Esperita l’azione pauliana da parte della banca creditrice, i coniugi ricorrenti, sull’assunto della natura onerosa degli atti posti in essere, eccepiscono l’inesistenza del presupposto soggettivo in capo al terzo di cui al numero 2 dell’art. 2901 c.c.
Come noto, ai fini del vittorioso esperimento dell’azione revocatoria, é in ogni caso necessario che il debitore sia consapevole di ledere, in conseguenza dell’atto dispositivo, la garanzia del creditore. Tuttavia, se l’atto di disposizione é a titolo gratuito, risulta sufficiente, sul piano soggettivo, la prova del consilium fraudis. Se, viceversa, l’atto é a titolo oneroso, é necessario provare la c.d. partecipatio fraudis, ovverosia la consapevolezza del terzo in ordine al pregiudizio che l’atto arrecava alle ragioni creditorie.
La Corte di Cassazione, allineandosi al robusto filone giurisprudenziale formatosi sul punto, afferma la natura gratuita dell’atto di costituzione del fondo patrimoniale, facendo leva sostanzialmente sull’assenza di “una contropartita in favore dei disponenti”.
In relazione al trust, invece, i Giudici di legittimità ritengono che per qualificare l’atto istitutivo come gratuito oppure oneroso, occorre valutare il programma negoziale posto in essere in concreto, essendo necessaria una valutazione caso per caso (mostrando quindi di aderire a quell’indirizzo dottrinale che parla di tipicità dello strumento e atipicità del contenuto).
Nel caso di specie, trattandosi di “trust familiare”, privo di effetti solutori o di altra natura corrispettiva, il negozio istitutivo é stato qualificato come atto a titolo gratuito, con conseguente irrilevanza della prova della sussistenza del presupposto soggettivo in capo ai terzi.

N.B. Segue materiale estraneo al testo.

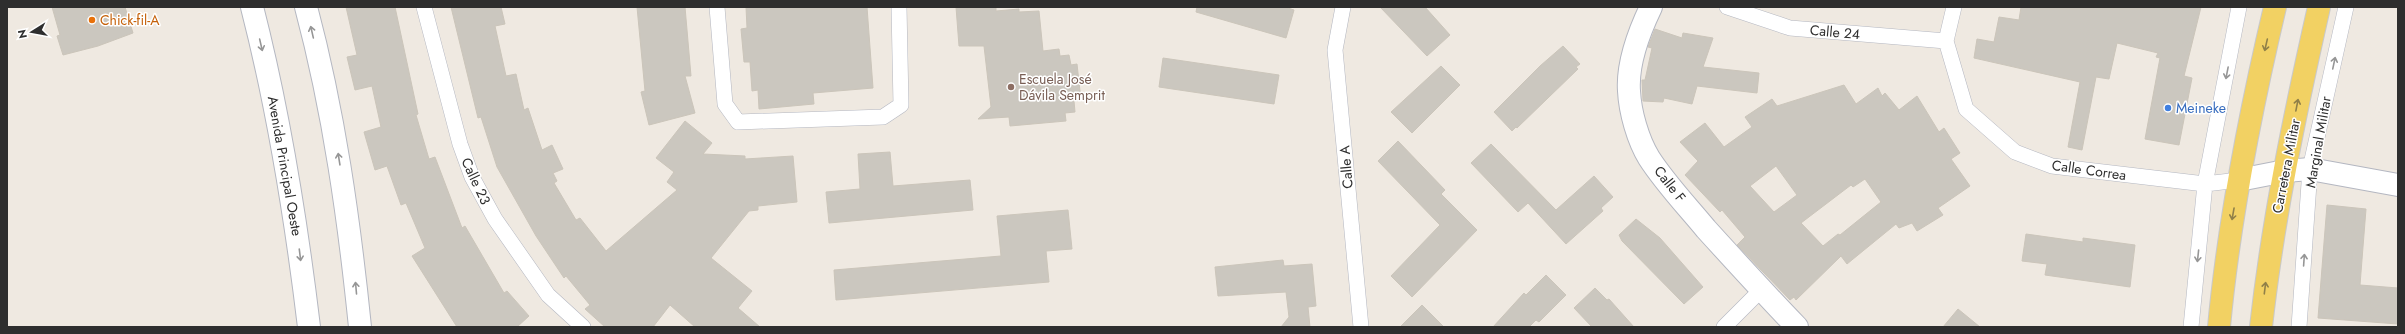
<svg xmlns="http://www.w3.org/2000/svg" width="2405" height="334" font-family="Jost,sans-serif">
<rect width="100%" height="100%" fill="#efe9e1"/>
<!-- building -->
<path fill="#cbc7bf" stroke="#cbc5ba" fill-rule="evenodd" d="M52,7H125L133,33L98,46L63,55L57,36L60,35Z
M346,7H395L418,114L416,115L429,159L435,157L462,228L465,226L504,293L507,291L529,316L517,327H457L412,256L425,248L406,203L401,205L387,166L375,170L364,132L381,127L372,86L355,90L347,57L357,55Z
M451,7H501L505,24L495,26L506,76L516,74L524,110L528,108L542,150L552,145L563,169L553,173L557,181L554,183L576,220L580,218L606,251L677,190L667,182L674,172L656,158L685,121L712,143L703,154L745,156V159L793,156L797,202L758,206V210L749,211L711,258L752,291L738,308L760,327H695L670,305L653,327H605L585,309L590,305L566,276L564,278L536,236L497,167L481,117L478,118Z
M637,7H685L691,76H685L695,113L649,125L641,92L645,91Z
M746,7H867L873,88L813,93L814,104L759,109L758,90L752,91L750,62H744L741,29L747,28Z
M956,7H996V11L1019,9V12L1039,11L1043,51L1059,49L1060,56L1069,55L1071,65L1077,64L1081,100L1074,101L1075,112L1065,113L1066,121L1010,126L1009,117L978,119L991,107L984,46H959Z
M1197,7H1285L1294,10L1286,38L1196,12Z
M1380,7H1425L1450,35L1427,56Z
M2021,7H2201L2184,76L2192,78L2179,145L2145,139L2160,58L2156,57L2158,53L2117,43L2109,79L2096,77L2082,150L2068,147L2080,82L1974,58L1977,39L1994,42L1999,17L2019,20Z
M1655,29L1682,38L1683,33L1713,38L1703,67L1759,73L1757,93L1697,86L1692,104L1664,98L1663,102L1643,101L1642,80H1645L1652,48L1648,47Z
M1563,46L1580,64L1576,67L1578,69L1517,128L1516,127L1512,131L1494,112L1540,66Z
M1163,58L1279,75L1274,104L1159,87Z
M1441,66L1460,85L1412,133L1391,112Z
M1844,85L1856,104L1878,88L1882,96L1885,93L1899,110L1917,96L1939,132L1944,128L1960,153L1951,159L1970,186L1938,208L1943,215L1917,231L1912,223L1899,228L1896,224L1847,264L1841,256L1796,300L1794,297L1790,300L1737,245L1745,237L1722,210L1720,212L1685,175L1698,161L1680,142L1705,123L1724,147L1752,127L1745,117L1772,99L1777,106ZM1776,166L1797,195L1774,212L1750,186ZM1865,179L1881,202L1840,235L1838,234L1823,246L1801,223L1851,185L1853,187Z
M1398,141L1445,190L1441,194L1477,230L1412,297L1391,276L1440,225L1378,161Z
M1491,144L1556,210L1594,176L1613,197L1601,208L1603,211L1566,244L1528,203L1518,212L1471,163Z
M890,152L893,186L970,180L973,210L829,223L826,192L860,189L858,154Z
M2327,205L2366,209L2360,285L2398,288V324L2318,318Z
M1068,210L1072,249L1046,251L1049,282L836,300L834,270L1001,256L997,216Z
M1636,219L1660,238L1703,287L1684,304L1622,241L1619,235Z
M2026,234L2083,242V238L2135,245L2130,287L2045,275L2047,264L2022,261Z
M1283,260L1284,266L1312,264L1316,306L1308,307L1310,327H1281L1289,317L1286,292L1218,296L1215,267Z
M1546,275L1566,295L1539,322L1536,320L1529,327H1493L1524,293L1526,295Z
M1595,288L1607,300L1609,299L1634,327H1592L1574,308Z
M1422,305L1444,327H1400Z
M1958,309L1980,327H1943Z"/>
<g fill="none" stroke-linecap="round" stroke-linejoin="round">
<!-- street casing -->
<g stroke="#b4b7c1" stroke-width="16">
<path id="street" d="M424,7L460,144L472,177L495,219L548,295L583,327
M717,7L725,104L738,122L883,117L901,105L899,7
M1343,7L1335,50L1361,327
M1727,7L1790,28L1946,41
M1954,7L1946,41L1966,109L2015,152L2052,166L2205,184L2239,180
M1724,327L1761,290
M2191,327L2205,184L2239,7
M2299,327L2310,169L2346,7"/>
</g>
<!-- secondary casing -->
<g stroke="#b4b7c1" stroke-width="24">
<path id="secondary" d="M252,7C279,112 296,219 309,327
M306,7C334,112 349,219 360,327
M1651,7C1639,32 1627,63 1629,91C1630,112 1638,140 1649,158C1665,183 1687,206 1706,229C1736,262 1766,295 1797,327
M2239,180L2285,171L2310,169L2398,185"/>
</g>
<!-- primary casing -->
<g stroke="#c9c9c9" stroke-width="24">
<path id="primary" d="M2219,327C2229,219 2250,113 2275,7
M2261,327C2273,219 2295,113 2319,7"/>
</g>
<!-- street -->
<use href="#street" stroke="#fff" stroke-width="15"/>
<!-- secondary -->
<use href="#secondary" stroke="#fff" stroke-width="22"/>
<!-- primary -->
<use href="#primary" stroke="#f2d163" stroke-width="22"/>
</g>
<!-- one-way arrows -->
<defs><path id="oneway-shaft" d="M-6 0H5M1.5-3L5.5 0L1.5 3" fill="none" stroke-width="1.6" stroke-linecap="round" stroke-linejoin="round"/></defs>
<g stroke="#969696">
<use href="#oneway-shaft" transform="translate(312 32) rotate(-103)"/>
<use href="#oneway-shaft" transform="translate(261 45) rotate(77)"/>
<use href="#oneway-shaft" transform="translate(2334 63) rotate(-78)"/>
<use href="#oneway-shaft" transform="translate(2227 73) rotate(101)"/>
<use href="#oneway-shaft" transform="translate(339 159) rotate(-99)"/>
<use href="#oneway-shaft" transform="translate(300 255) rotate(83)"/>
<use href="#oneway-shaft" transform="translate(2198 256) rotate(96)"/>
<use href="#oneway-shaft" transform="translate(2304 260) rotate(-86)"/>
<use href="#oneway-shaft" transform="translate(356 288) rotate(-95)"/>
</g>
<g stroke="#908048">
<use href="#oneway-shaft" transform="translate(2266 45) rotate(103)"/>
<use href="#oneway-shaft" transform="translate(2297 105) rotate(-79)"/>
<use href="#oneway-shaft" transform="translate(2233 214) rotate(100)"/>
<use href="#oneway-shaft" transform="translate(2265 288) rotate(-83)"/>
</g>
<!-- markers -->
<circle fill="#e8710a" stroke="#fff" stroke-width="1.5" cx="92" cy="20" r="4"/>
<circle fill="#8d6e63" stroke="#fff" stroke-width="1.5" cx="1011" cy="87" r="4"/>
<circle fill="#3f7fe0" stroke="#fff" stroke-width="1.5" cx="2168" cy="108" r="4"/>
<g text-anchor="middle" stroke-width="3" stroke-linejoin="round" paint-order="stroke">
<!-- food labels -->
<g font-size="14" fill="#c56008" stroke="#fff" text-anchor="start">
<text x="100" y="25">Chick-fil-A</text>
</g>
<!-- street labels -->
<g font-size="14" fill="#2e2e2e" stroke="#fff">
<text transform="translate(1835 32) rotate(5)" y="5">Calle 24</text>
<text transform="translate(2318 142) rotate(-80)" y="5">Marginal Militar</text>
<text transform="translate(285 166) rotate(80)" y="5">Avenida Principal Oeste</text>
<text transform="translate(2286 166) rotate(-79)" y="5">Carretera Militar</text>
<text transform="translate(1346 167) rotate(-95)" y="5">Calle A</text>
<text transform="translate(2089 170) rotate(8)" y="5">Calle Correa</text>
<text transform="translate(476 181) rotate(65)" y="5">Calle 23</text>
<text transform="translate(1670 184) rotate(52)" y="5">Calle F</text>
</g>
<!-- education labels -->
<g font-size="14" fill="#785e54" stroke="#fff" text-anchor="start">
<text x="1019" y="84">Escuela José<tspan x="1019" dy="16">Dávila Semprit</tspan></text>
</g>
<!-- shop labels -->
<g font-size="14" fill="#366cbe" stroke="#fff" text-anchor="start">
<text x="2176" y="113">Meineke</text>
</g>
</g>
<!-- border -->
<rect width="2405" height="334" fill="none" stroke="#2e2e2e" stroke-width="16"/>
<!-- north arrow -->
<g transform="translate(32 32) rotate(259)" stroke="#ffffff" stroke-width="3" paint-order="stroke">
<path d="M0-3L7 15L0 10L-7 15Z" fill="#2e2e2e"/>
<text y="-6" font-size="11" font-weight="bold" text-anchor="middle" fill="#2e2e2e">N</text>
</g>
</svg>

Merita segnalare che la Cassazione, nell’escludere l’onerosità del trust, fa leva su un duplice aspetto: assenza di corrispettivo e mancanza di finalità solutorie, enfatizzando quindi il ruolo della causa concreta (il fondo patrimoniale, al contrario, ha sempre natura di atto gratuito, con profilo causale costante). L’elaborazione dottrinale ha infatti consegnato alla prassi modelli di trust aventi natura, appunto, solutoria, che possono riguardare l’adempimento di obbligazioni legali o contrattuali, e trust con funzione di garanzia, utilizzati di recente soprattutto come strumento innovativo per la composizione della crisi di impresa.
La pronuncia in commento, oltre ad avere il pregio di ripercorrere la collaudata distinzione tra negozi gratuiti ed onerosi, testimonia l’opportunità della scelta del legislatore del 2015, che, introducendo l’art. 2929 bis c.c., ha previsto una sorta di “inefficacia temporanea relativa ex lege” degli atti ivi contemplati, rafforzando in maniera determinante la tutela del ceto creditorio, ed esonerandolo, quando pregiudicato, dall’obbligo di promuovere l’azione revocatoria ordinaria ex art. 2901 c.c.